Progress: BLS identified survey establishments where supervisory jobs were surveyed, discussed new collection procedures with its staff, and tested a new method of grading supervisory jobs based on grading the highest level of work supervised. BLS has completed field testing of the new procedures and used the new approach in its surveys this year.
The final NCS improvement continues to be phased into the surveys, but will not be completely implemented for 3 more years:
(5) Assigning GS grades to randomly selected survey jobs.
Progress: OPM designed and tested a four-factor evaluation system for use in the surveys, and BLS successfully used the new approach in field tests. OPM also developed 20 job family grade leveling guides that cover the range of work under the General Schedule and provide occupation-specific information for use in the surveys. BLS developed several additional guides for its own uses. BLS has been phasing in the new approach over the last 2 years and about 40 percent of the data were graded under the new approach this year. This improvement will take 5 years to fully implement in private sector establishments because BLS conducts detailed job leveling interviews only when it first adds an establishment to its surveys and replaces only 1/5 of its private sector establishment sample each year. An additional year is needed to introduce the new leveling process in State and local governments, bringing the total to 6 years for full implementation.

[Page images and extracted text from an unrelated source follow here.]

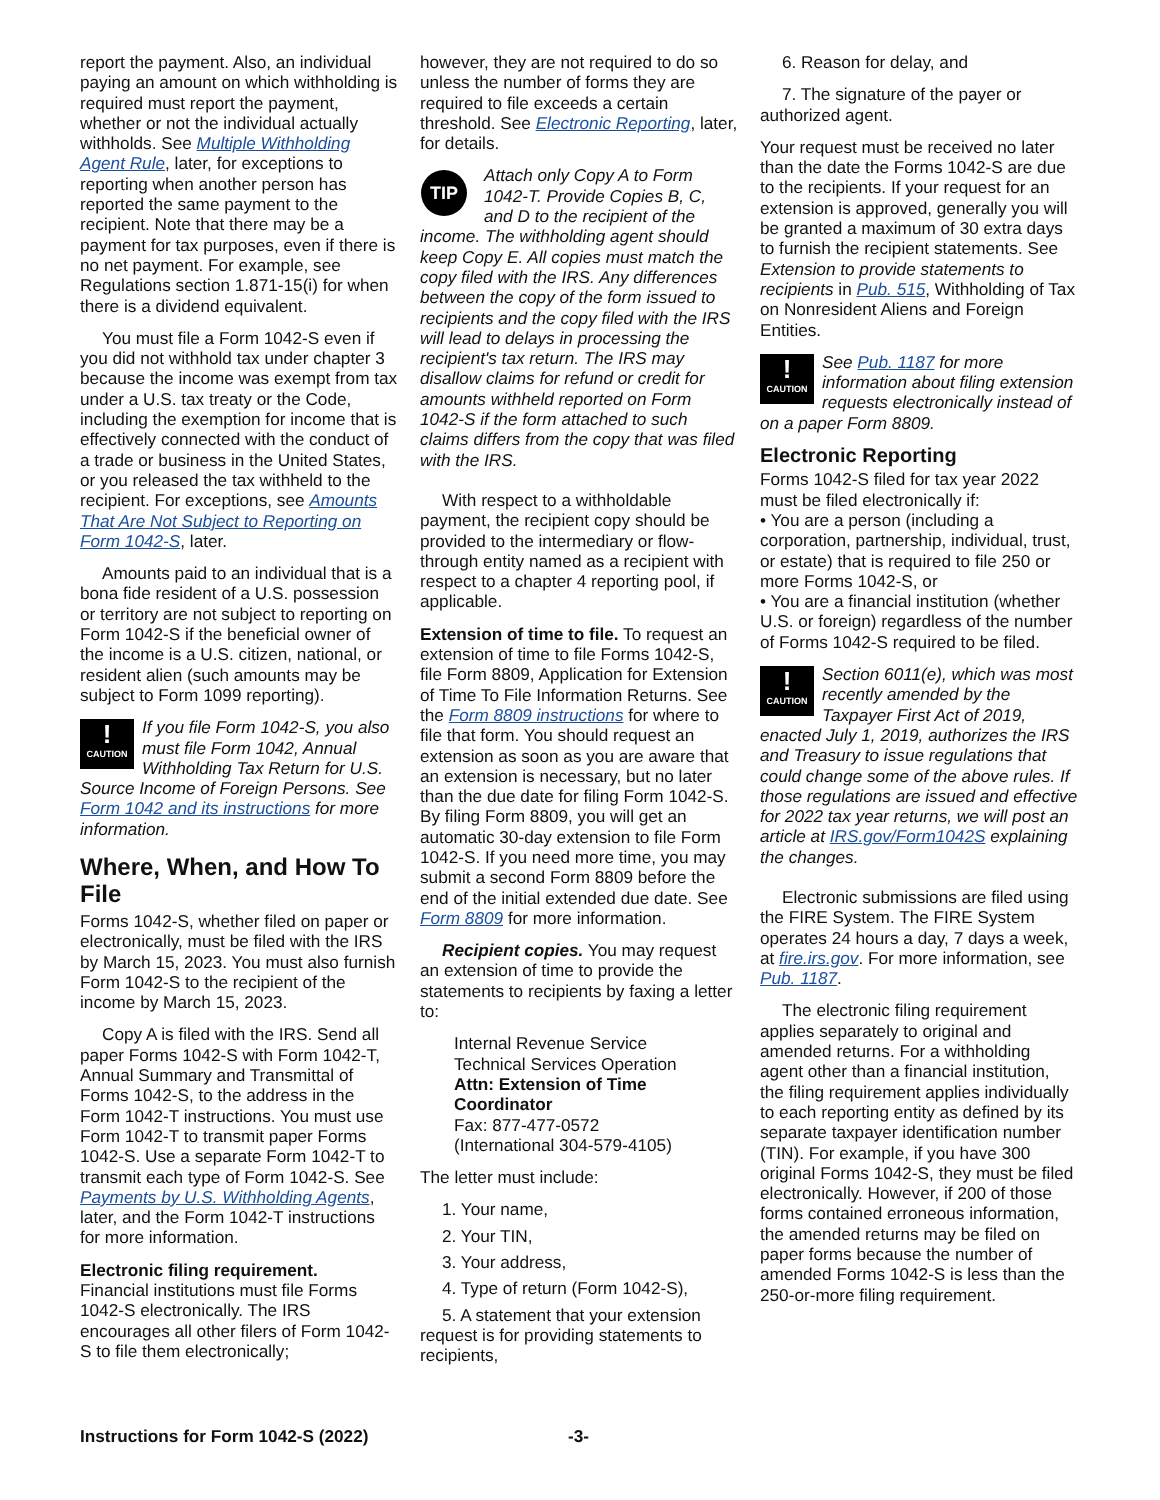report the payment. Also, an individual paying an amount on which withholding is required must report the payment, whether or not the individual actually withholds. See Multiple Withholding Agent Rule, later, for exceptions to reporting when another person has reported the same payment to the recipient. Note that there may be a payment for tax purposes, even if there is no net payment. For example, see Regulations section 1.871-15(i) for when there is a dividend equivalent.
You must file a Form 1042-S even if you did not withhold tax under chapter 3 because the income was exempt from tax under a U.S. tax treaty or the Code, including the exemption for income that is effectively connected with the conduct of a trade or business in the United States, or you released the tax withheld to the recipient. For exceptions, see Amounts That Are Not Subject to Reporting on Form 1042-S, later.
Amounts paid to an individual that is a bona fide resident of a U.S. possession or territory are not subject to reporting on Form 1042-S if the beneficial owner of the income is a U.S. citizen, national, or resident alien (such amounts may be subject to Form 1099 reporting).
!
CAUTION
If you file Form 1042-S, you also must file Form 1042, Annual Withholding Tax Return for U.S. Source Income of Foreign Persons. See Form 1042 and its instructions for more information.
Where, When, and How To File
Forms 1042-S, whether filed on paper or electronically, must be filed with the IRS by March 15, 2023. You must also furnish Form 1042-S to the recipient of the income by March 15, 2023.
Copy A is filed with the IRS. Send all paper Forms 1042-S with Form 1042-T, Annual Summary and Transmittal of Forms 1042-S, to the address in the Form 1042-T instructions. You must use Form 1042-T to transmit paper Forms 1042-S. Use a separate Form 1042-T to transmit each type of Form 1042-S. See Payments by U.S. Withholding Agents, later, and the Form 1042-T instructions for more information.
Electronic filing requirement.
Financial institutions must file Forms 1042-S electronically. The IRS encourages all other filers of Form 1042-S to file them electronically;
however, they are not required to do so unless the number of forms they are required to file exceeds a certain threshold. See Electronic Reporting, later, for details.
TIP
Attach only Copy A to Form 1042-T. Provide Copies B, C, and D to the recipient of the income. The withholding agent should keep Copy E. All copies must match the copy filed with the IRS. Any differences between the copy of the form issued to recipients and the copy filed with the IRS will lead to delays in processing the recipient's tax return. The IRS may disallow claims for refund or credit for amounts withheld reported on Form 1042-S if the form attached to such claims differs from the copy that was filed with the IRS.
With respect to a withholdable payment, the recipient copy should be provided to the intermediary or flow-through entity named as a recipient with respect to a chapter 4 reporting pool, if applicable.
Extension of time to file. To request an extension of time to file Forms 1042-S, file Form 8809, Application for Extension of Time To File Information Returns. See the Form 8809 instructions for where to file that form. You should request an extension as soon as you are aware that an extension is necessary, but no later than the due date for filing Form 1042-S. By filing Form 8809, you will get an automatic 30-day extension to file Form 1042-S. If you need more time, you may submit a second Form 8809 before the end of the initial extended due date. See Form 8809 for more information.
Recipient copies. You may request an extension of time to provide the statements to recipients by faxing a letter to:
Internal Revenue Service
Technical Services Operation
Attn: Extension of Time Coordinator
Fax: 877-477-0572
(International 304-579-4105)
The letter must include:
1. Your name,
2. Your TIN,
3. Your address,
4. Type of return (Form 1042-S),
5. A statement that your extension request is for providing statements to recipients,
6. Reason for delay, and
7. The signature of the payer or authorized agent.
Your request must be received no later than the date the Forms 1042-S are due to the recipients. If your request for an extension is approved, generally you will be granted a maximum of 30 extra days to furnish the recipient statements. See Extension to provide statements to recipients in Pub. 515, Withholding of Tax on Nonresident Aliens and Foreign Entities.
!
CAUTION
See Pub. 1187 for more information about filing extension requests electronically instead of on a paper Form 8809.
Electronic Reporting
Forms 1042-S filed for tax year 2022 must be filed electronically if:
• You are a person (including a corporation, partnership, individual, trust, or estate) that is required to file 250 or more Forms 1042-S, or
• You are a financial institution (whether U.S. or foreign) regardless of the number of Forms 1042-S required to be filed.
!
CAUTION
Section 6011(e), which was most recently amended by the Taxpayer First Act of 2019, enacted July 1, 2019, authorizes the IRS and Treasury to issue regulations that could change some of the above rules. If those regulations are issued and effective for 2022 tax year returns, we will post an article at IRS.gov/Form1042S explaining the changes.
Electronic submissions are filed using the FIRE System. The FIRE System operates 24 hours a day, 7 days a week, at fire.irs.gov. For more information, see Pub. 1187.
The electronic filing requirement applies separately to original and amended returns. For a withholding agent other than a financial institution, the filing requirement applies individually to each reporting entity as defined by its separate taxpayer identification number (TIN). For example, if you have 300 original Forms 1042-S, they must be filed electronically. However, if 200 of those forms contained erroneous information, the amended returns may be filed on paper forms because the number of amended Forms 1042-S is less than the 250-or-more filing requirement.
Instructions for Form 1042-S (2022) -3-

Establishments with Fewer than 50 Employees
BLS has expanded its surveys to cover establishments with fewer than 50 employees. Data currently delivered to the Pay Agent exclude these small establishments, but the Pay Agent has asked BLS to report data in 2007 both with and without small establishments.
BLS informs us that about 27 percent of non-Federal employees in white-collar jobs matched to GS jobs work in these small establishments. However, some members of the Federal Salary Council have expressed concerns about whether jobs in small establishments, especially mixed jobs where the incumbent has multiple roles, can be accurately matched to Federal jobs, and questioned whether the Government should limit coverage to larger establishments. The Federal Salary Council plans to continue its review of this issue, and we will consider the Council's recommendations before making any changes in the establishment size cut-off for the locality pay program.